> _발췌문_
<<<<
증상 3: Audit가 위반을 감지하지 못함

# Config에 리소스 동기화가 설정되어 있는지 확인
kubectl get config config -n gatekeeper-system -o yaml

# 감사 대상 리소스를 Config에 등록해야 함
# Gatekeeper Config: Audit에서 참조할 리소스 등록
apiVersion: config.gatekeeper.sh/v1alpha1
kind: Config
metadata:
  name: config
  namespace: gatekeeper-system
spec:
  sync:
    syncOnly:
      - group: ''
        version: 'v1'
        kind: 'Namespace'
      - group: ''
        version: 'v1'
        kind: 'Pod'
      - group: 'apps'
        version: 'v1'
        kind: 'Deployment'

증상 4: Constraint가 특정 Namespace를 제외하지 않음

# match 블록에서 excludedNamespaces 확인
spec:
  match:
    excludedNamespaces:
      - 'kube-system'
      - 'gatekeeper-system'
      - 'cert-manager' # 시스템 컴포넌트 네임스페이스
      - 'monitoring' # 모니터링 스택

또한, Gatekeeper 전역 설정에서 exempt namespace를 지정할 수 있다.
>>>>
> _과제 목록_
• a. 발췌문을 보고 답하세요.
(i) 증상 3의 Config에서 syncOnly에 등록된 kind 세 가지는 무엇인가요?
(ii) 증상 4의 excludedNamespaces에서 "모니터링 스택"이라는 주석이 붙은 네임스페이스는 무엇인가요?
(iii) 마지막 문장에 따르면 exempt namespace는 어디에서 지정할 수 있나요?
• b. 발췌문의 "증상 4: Constraint가"부터 "namespace를 지정할 수 있다."까지를 양 끝을 포함해 다시 쓰세요. 이때 바꿀 말은 "cert-manager", 새로 넣을 말은 "ingress-nginx"입니다.
이 기록은 위 발췌문과 아무 상관이 없습니다.

> _추출 데이터_
<<<<
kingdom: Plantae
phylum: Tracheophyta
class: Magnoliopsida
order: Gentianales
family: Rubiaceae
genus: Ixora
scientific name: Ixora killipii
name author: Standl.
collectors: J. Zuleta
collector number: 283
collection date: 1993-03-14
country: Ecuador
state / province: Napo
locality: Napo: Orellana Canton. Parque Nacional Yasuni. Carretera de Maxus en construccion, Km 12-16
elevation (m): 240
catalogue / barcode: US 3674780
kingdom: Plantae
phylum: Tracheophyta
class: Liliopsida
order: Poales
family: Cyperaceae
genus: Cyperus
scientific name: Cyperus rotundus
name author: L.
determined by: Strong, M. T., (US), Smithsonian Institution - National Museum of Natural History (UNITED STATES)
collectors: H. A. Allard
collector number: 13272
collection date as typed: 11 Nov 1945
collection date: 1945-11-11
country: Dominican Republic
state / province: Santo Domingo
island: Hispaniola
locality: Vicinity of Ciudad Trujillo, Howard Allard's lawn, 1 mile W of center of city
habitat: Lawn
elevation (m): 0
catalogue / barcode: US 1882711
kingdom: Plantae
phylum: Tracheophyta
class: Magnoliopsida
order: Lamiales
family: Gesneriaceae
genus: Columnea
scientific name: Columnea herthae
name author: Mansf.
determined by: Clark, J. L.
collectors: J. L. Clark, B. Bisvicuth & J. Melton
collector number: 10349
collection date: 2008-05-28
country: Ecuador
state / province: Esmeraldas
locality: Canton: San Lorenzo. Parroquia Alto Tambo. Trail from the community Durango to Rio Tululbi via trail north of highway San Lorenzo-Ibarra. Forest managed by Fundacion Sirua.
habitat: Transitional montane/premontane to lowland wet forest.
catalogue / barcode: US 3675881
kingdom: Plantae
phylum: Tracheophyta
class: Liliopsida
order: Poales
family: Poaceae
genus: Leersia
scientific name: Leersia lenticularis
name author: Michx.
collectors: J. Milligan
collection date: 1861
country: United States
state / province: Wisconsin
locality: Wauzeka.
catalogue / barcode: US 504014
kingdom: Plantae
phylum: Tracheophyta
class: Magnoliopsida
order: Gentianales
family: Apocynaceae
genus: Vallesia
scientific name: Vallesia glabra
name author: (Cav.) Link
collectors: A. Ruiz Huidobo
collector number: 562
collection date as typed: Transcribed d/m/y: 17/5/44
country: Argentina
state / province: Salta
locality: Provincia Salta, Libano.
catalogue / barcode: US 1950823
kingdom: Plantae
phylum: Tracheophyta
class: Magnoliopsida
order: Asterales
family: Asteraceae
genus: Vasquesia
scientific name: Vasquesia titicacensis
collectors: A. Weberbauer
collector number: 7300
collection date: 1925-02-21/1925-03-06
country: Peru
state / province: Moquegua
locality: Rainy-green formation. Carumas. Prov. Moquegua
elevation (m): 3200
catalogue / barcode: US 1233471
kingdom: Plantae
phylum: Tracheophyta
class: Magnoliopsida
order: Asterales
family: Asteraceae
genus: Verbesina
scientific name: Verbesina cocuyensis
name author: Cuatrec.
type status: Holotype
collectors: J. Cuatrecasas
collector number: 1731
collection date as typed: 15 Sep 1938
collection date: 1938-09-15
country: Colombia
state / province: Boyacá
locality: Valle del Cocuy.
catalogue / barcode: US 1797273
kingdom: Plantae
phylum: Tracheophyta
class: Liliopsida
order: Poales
>>>>
> _과제별 답변_
• a.
(i) Namespace, Pod, Deployment
(ii) monitoring
(iii) Gatekeeper 전역 설정

• b.
증상 4: Constraint가 특정 Namespace를 제외하지 않음

# match 블록에서 excludedNamespaces 확인
spec:
  match:
    excludedNamespaces:
      - 'kube-system'
      - 'gatekeeper-system'
      - 'ingress-nginx' # 시스템 컴포넌트 네임스페이스
      - 'monitoring' # 모니터링 스택

또한, Gatekeeper 전역 설정에서 exempt namespace를 지정할 수 있다.